Tout cela monte, monte, nous gagne et nous enveloppe de ténèbres.


Il me souvient du temps où l’Italie, comme le Phénix, renaissait à une nouvelle existence. La Ristori passionnait alors la jeunesse parisienne, dont j’étais ; je vois encore de quel geste superbe la grande tragédienne, vêtue en Muse, jetait sa lyre en s’écriant que l’Italie ne chanterait plus, tant qu’elle n’aurait pas reconquis sa liberté ! Et je me demande s’il est permis de se borner à faire vibrer des cordes sonores, quand la nuit menace de nous noyer dans ses ombres.

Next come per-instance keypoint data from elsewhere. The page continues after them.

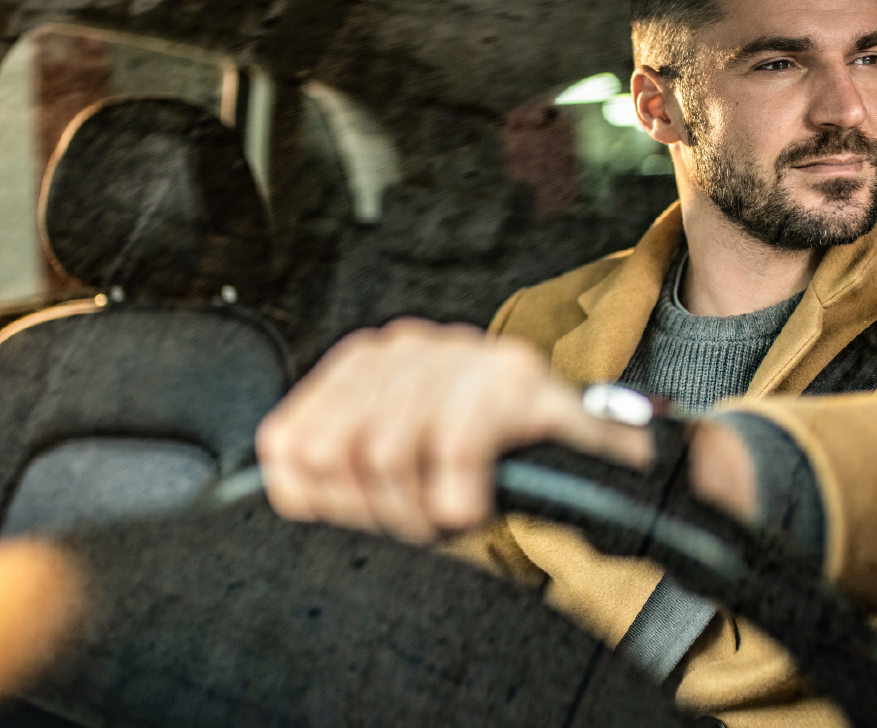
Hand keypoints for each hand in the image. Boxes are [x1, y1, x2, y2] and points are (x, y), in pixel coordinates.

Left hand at [256, 319, 652, 543]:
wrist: (593, 459)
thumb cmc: (486, 469)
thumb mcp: (399, 469)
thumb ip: (335, 474)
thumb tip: (283, 488)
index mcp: (361, 367)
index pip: (287, 443)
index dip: (318, 502)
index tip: (362, 522)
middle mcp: (403, 349)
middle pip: (332, 452)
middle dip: (371, 511)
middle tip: (415, 526)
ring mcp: (459, 356)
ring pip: (387, 452)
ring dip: (419, 512)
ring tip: (448, 518)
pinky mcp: (513, 377)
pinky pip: (454, 447)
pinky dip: (458, 497)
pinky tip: (475, 507)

Certes, ma voix est bien peu de chose ; mais, si faible qu’elle soit, qui sait si elle n’éveillera pas une voix plus puissante ? Qui sait si la semence, emportée au hasard par le vent, n’ira pas germer au cœur d’un de ces jeunes hommes à la parole de flamme, dont la fonction est de propager les idées ? Si cela était, je m’estimerais trop heureux et mon ambition serait amplement satisfaite.


Ce qui sera, je vais vous le dire. On fera sentir à l’auteur, — qui le sait mieux que personne, — à quel point la compétence lui fait défaut pour traiter de si hautes questions. « De quoi se mêle-t-il ? » dira-t-on, « tout cela ne le regarde point ».


Je vous demande bien pardon : cela regarde tout le monde.